* Task goal
Filter the entries below, keeping only lines with "moved".

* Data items
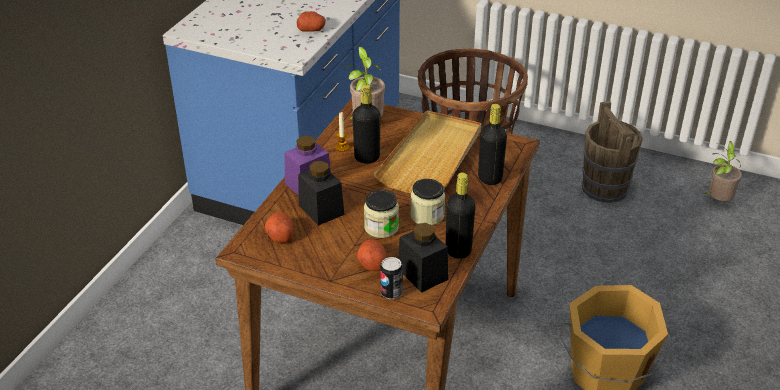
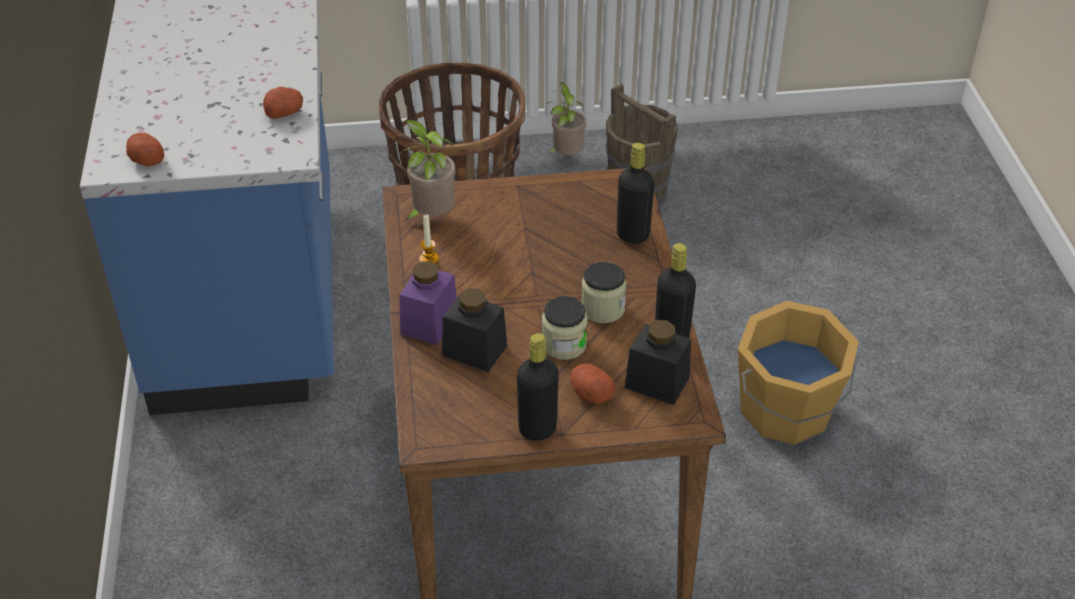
camera: 30 degrees left, 5 degrees up
potato [265,212,294,242] -> potato moved to [126,133,164,166]
black bottle [352,84,380,164] -> black bottle moved to [517,333,559,441]
beige tray [374,110,481,194] -> none
can [380,257,403,299] -> none
potted plant [704,141,742,201] -> potted plant moved to [546,82,587,155]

* Task answer
potato [265,212,294,242] -> potato moved to [126,133,164,166]
black bottle [352,84,380,164] -> black bottle moved to [517,333,559,441]
potted plant [704,141,742,201] -> potted plant moved to [546,82,587,155]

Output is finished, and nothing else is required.